Who had burst forth with this interruption? — cried out three words, and struck the table three times as though hammering an ingot on a forge? Vergil did not know, thought best to get on “… in which the fires have never, ever, during the periods which my studies cover, either shifted, changed, or waned. In this one area — which a magnate has just suggested may be called that of the Father Fire — ” But he had already lost the attention of his audience.

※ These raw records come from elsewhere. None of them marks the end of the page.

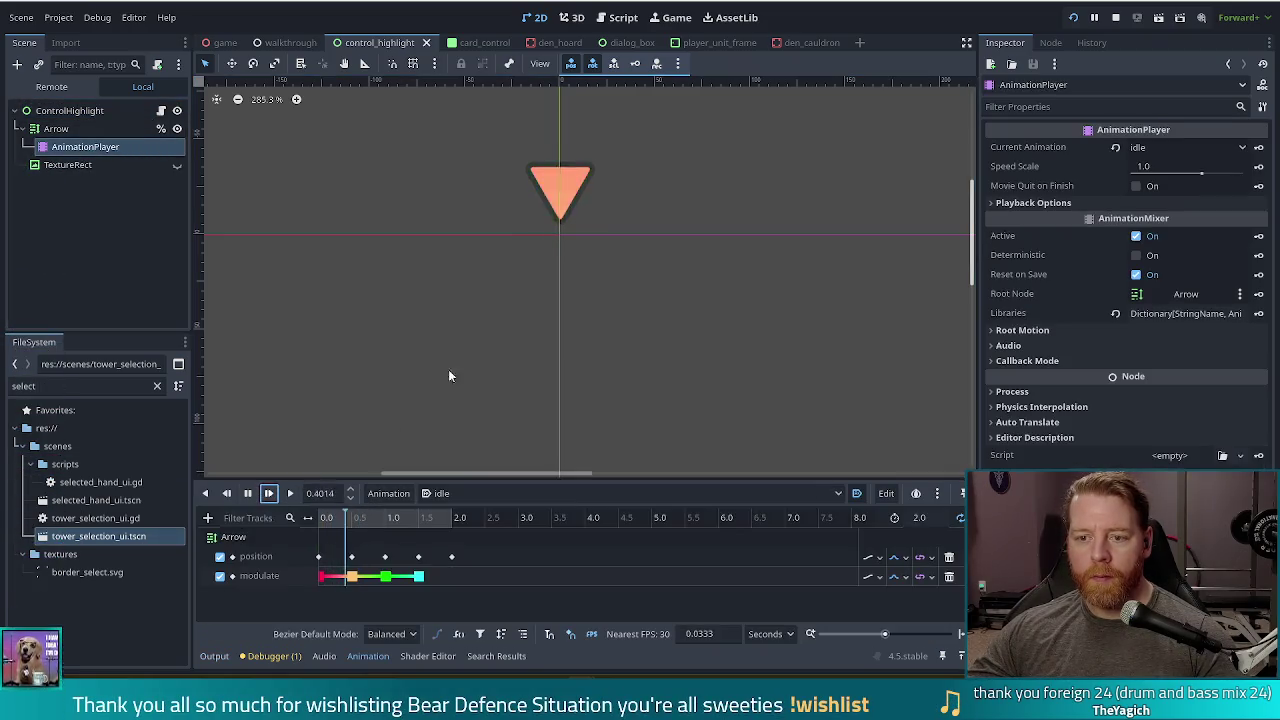
scroll(633, 269, "down", 4)
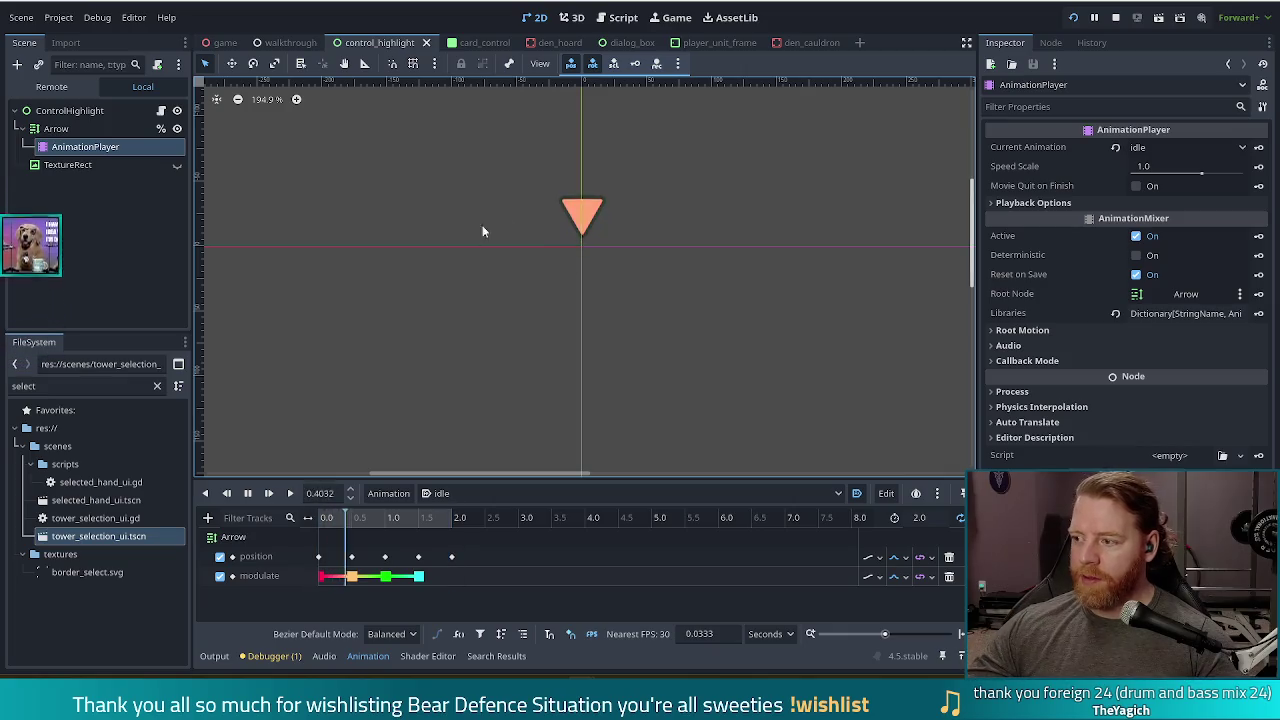
scroll(564, 250, "down", 3)
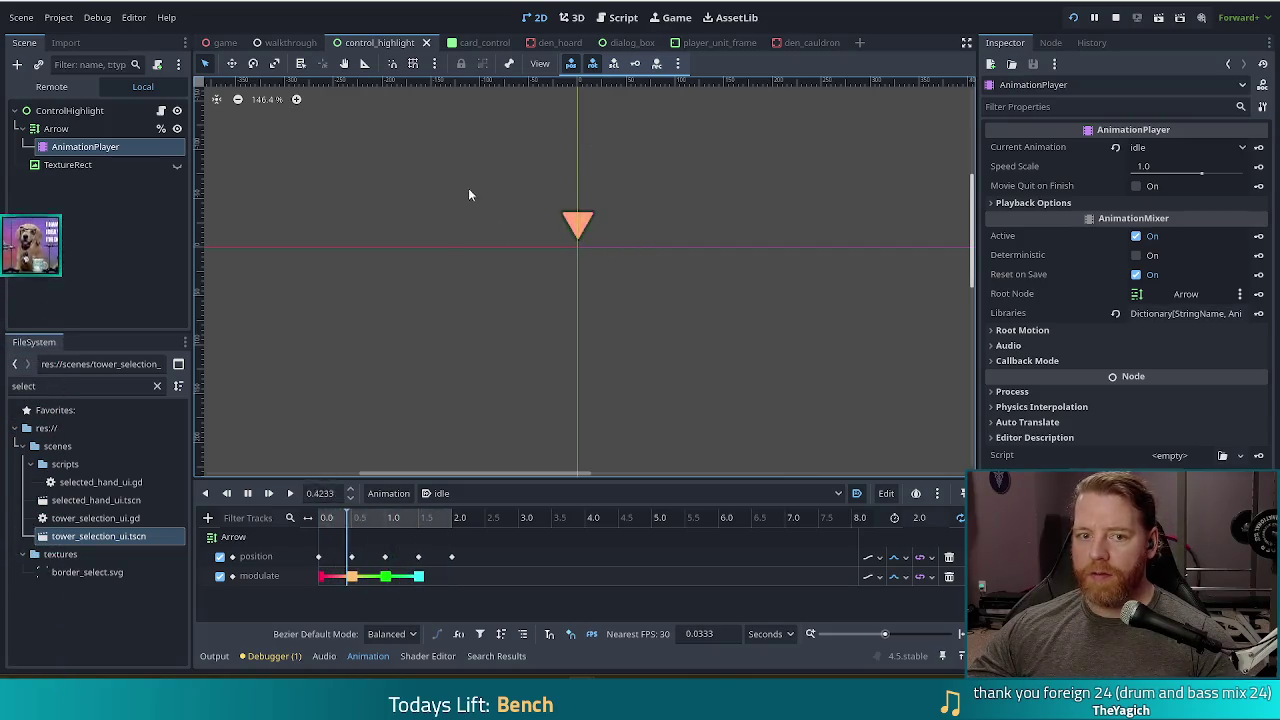
left_click(162, 111)
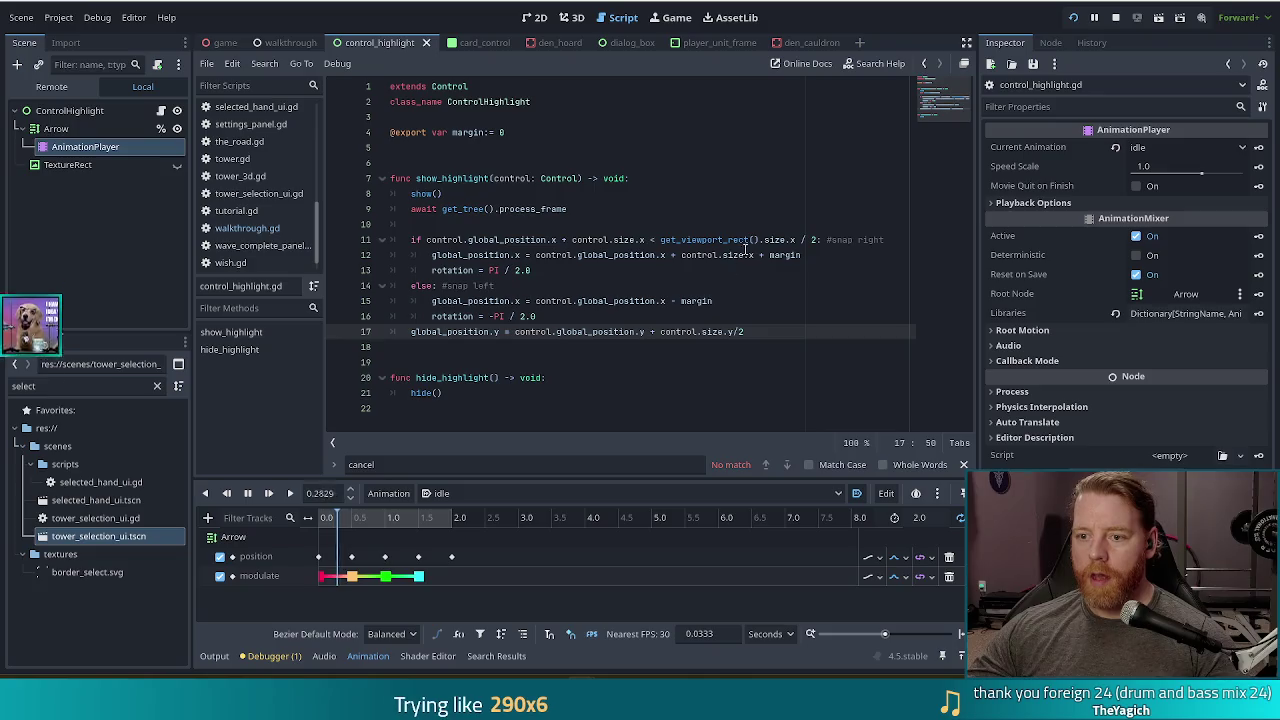
- Review show_highlight's positioning code on lines 7–17, then stop the running game
double_click(516, 177)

Were these ponderous grandees a-drunk again? — So suddenly? Why were they rolling from side to side, facing first one fellow, then another? Whence this sudden upburst of babblement? What reason for the intensely odd faces he now saw them pull? A tiny bell sounded; none attended. It grew louder, sweeter, was joined by another, by another; here and there an iron-forger or a wool-puller brushed absently or even (with some slight aware vexation) pulled at his own thick and shaggy ear: vain. The bells grew louder, they sounded from every corner of the room, and yet, still, they sounded sweet. Perhaps after all they were not bells but rare exotic birds. Perhaps after all they were not birds, birds notoriously did not live long in Averno; if a capon lived long enough to become fat enough for the spit or the pot, that was the long of it. But be they what they were, ringing and singing, eventually they overcame the sound of the magnates bellowing — a bellowing in which Vergil was able only to make out some references to
the father-fire,
to
hecatombs, hec-a-tombs,
and some few other words which, rather like the common converse of Cadmus, might be intelligible as single words but made no sensible connection to communication.